Friday 29 December 2017

Closing 2017

2017 is closing its chapter. How was it for you?

For a home Mum, it was probably another great year of watching the kids grow, learn and mature. This year, I seem to have struggled much more with sibling rivalry. There were countless fights and conflicts between the older two. I've no idea what is happening, all the tiffs are driving me up to the wall. Friends and experienced parents often tell me it's only natural! But it's a whole new story when you see and spend time with the kids the moment they are off school and unite with each other. You see through every breeze to storm.

Not that I expect some perfect harmony, but it just gets too crazy when I witness their zero tolerance towards each other. In midst, I've mastered the art of ignorance. Ignore the little things, ignore the slightest annoyance, give them time to resolve before intervention, take privileges away and even go on individual dates. Tolerance is futile, it didn't get me much rewards. This sibling rivalry can get so intense that I often feel too much time is spent negotiating, breaking up fights and disciplining. It's time wasted which can be used for other quality matters.

I recalled they were easier when younger. Maybe, it was the addition of another sibling, which possibly means less time with them. And honestly, I've been trying really hard to balance and rope the man in, to mend the gaps. Yet there's just this much we can do.


As I look back the year, life with 3 kids had been excitingly challenging. Families with 4 or more kids, I wonder how their zone is like. I struggled with coping, I struggled to give each child attention and somehow, the least understanding youngest usually wins the battle of time. It is however with consensus that he being the cutest, gets the sweetest deal.

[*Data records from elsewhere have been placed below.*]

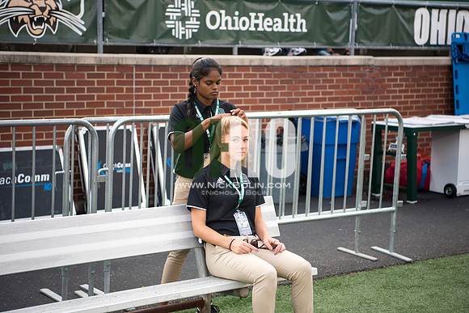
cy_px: 156
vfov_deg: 19.5
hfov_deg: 28.8
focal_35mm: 70
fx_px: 912
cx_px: 234
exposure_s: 1/2000
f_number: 2.8
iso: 400
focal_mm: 70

As a home Mum, I've no career goals, I've no salary or bonus to look forward to, I can only continue working in my called role of teaching the kids best values, build memorable and beautiful childhood for as long as I can. For the man, as much as I can give him the peace of mind at work.

I do have fears, I fear that their maturity outgrows my thoughts some day, I fear that their independence draws them too quickly away from me, and I fear they do not grow up the way I had wanted them to. The hard truth is, our kids will really have to leave our nest to build their own families. What will become of me and my gradually empty nest?!

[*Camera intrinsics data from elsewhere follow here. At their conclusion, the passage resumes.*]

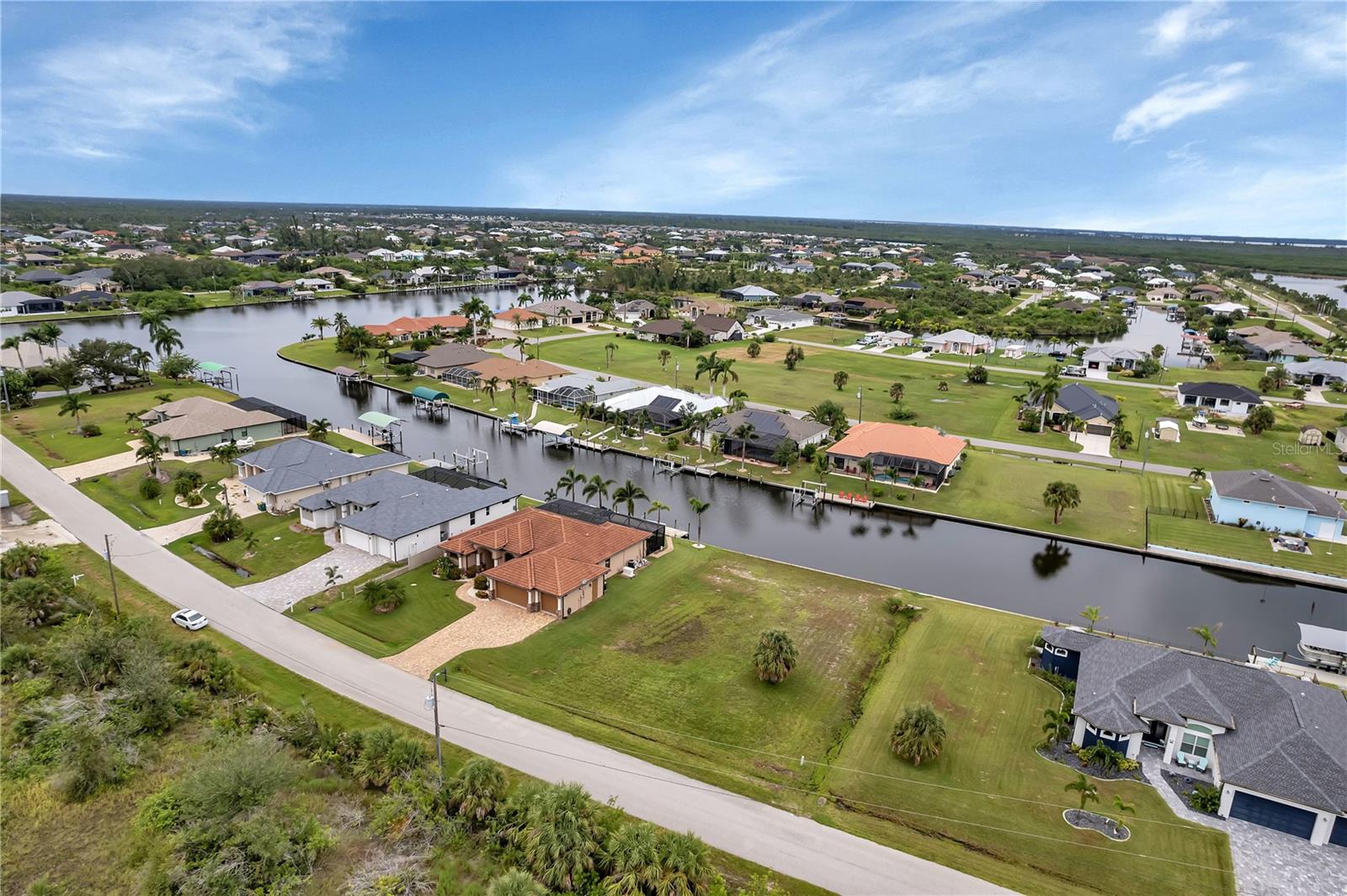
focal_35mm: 22
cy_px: 448
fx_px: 823
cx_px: 674
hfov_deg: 78.6
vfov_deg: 57.2
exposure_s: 1/1500
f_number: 2.8
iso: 110
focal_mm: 8.38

In the new year, I will have to continue making peace and do my best in refereeing sibling conflicts. I strive for a better routine and a greater balance. With the youngest turning two next year, it will be a whole new excitement. I've never thought it gets easier because sending him to school is far from thought, I'm only bracing myself for more busy times ahead. 

Number 2, Jare is hopping onto primary 1 next year! A mixed of feelings I get again, the sea of emotions that I struggle with having a kid out of preschool. But yay! To the savings we get from fees. Mainstream primary school is so much more affordable, won't you agree?!! 

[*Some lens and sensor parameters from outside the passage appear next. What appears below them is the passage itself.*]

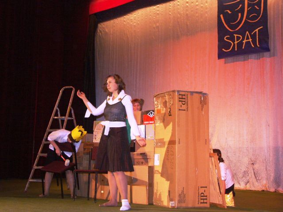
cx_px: 142
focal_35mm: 42
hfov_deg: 44.8
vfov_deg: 34.3
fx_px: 343
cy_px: 106
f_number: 2.8
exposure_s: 1/50
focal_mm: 10.84
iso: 200
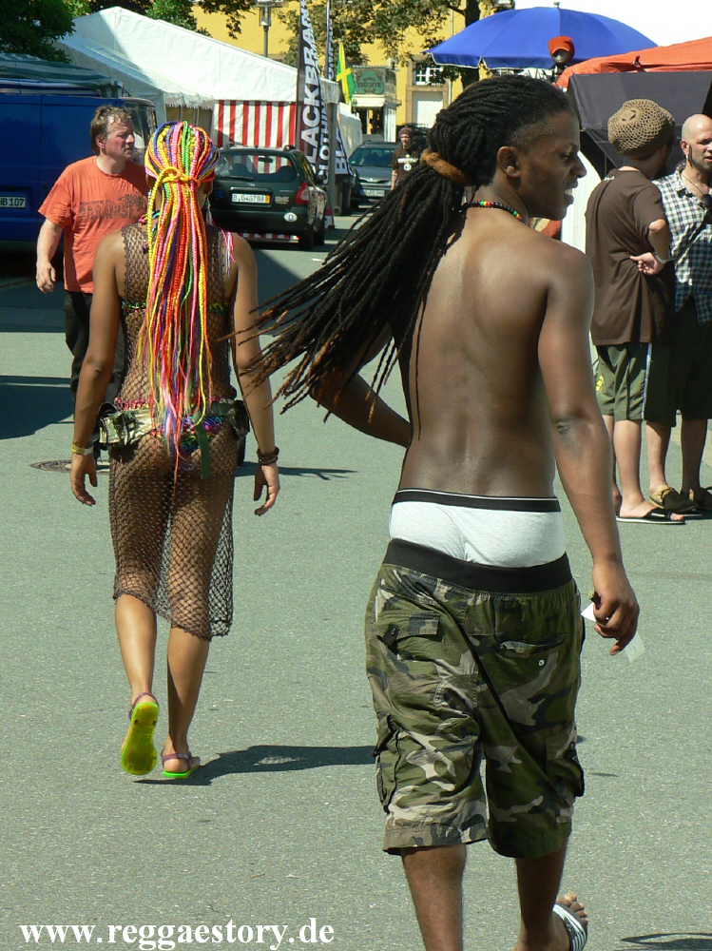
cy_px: 476
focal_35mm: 108
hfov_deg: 13.7
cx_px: 356
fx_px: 2964
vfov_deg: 18.2
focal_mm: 18.6
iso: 64
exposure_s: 1/400
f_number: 4
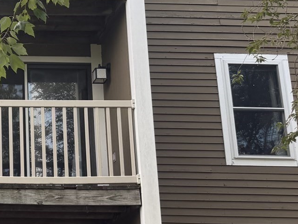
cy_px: 182
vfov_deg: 18.9
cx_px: -72
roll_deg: -1.1
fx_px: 663
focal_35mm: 77
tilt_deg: +16.9
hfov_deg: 23.0
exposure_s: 1/528
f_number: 1.78
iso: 100
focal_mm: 6.76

Sometimes the kids are more ready than we are. Though I felt so much lack in getting him ready for P1, the anxious me has mellowed much with this being our second. I just had to be reminded on our ways of easing into P1 for big sister.

The eldest, Jazz is stepping into P3 next year. I will have to say I'm more anxious about that. Still holding back to our no academic enrichment route, I hope she will be able to cope with tougher syllabus, and with the addition of Science. It's impossible to say they learn through play at this age, but igniting the hunger for learning is one great way to inspire.


Year of 2017 wasn't like a bed of roses. Bad things and Good things make up the year. It is always easy to be Thankful for beautiful things, but tough trying to see beauty out of the bad. Over dwelling in the bad doesn't make us any better. In times of tears and in the very congested mind, I look at family with a different perspective. The moments of family presence, hugs, kisses and cuddles are just so magical! It melts woes almost instantly.

Thankful that we are all moving onto another new year! Not so much about the aging, but proclaiming the glorious and better days ahead! 

This is my story to share. I hope your year has been well and may it get even better in the many more years ahead. Have a Blessed New Year!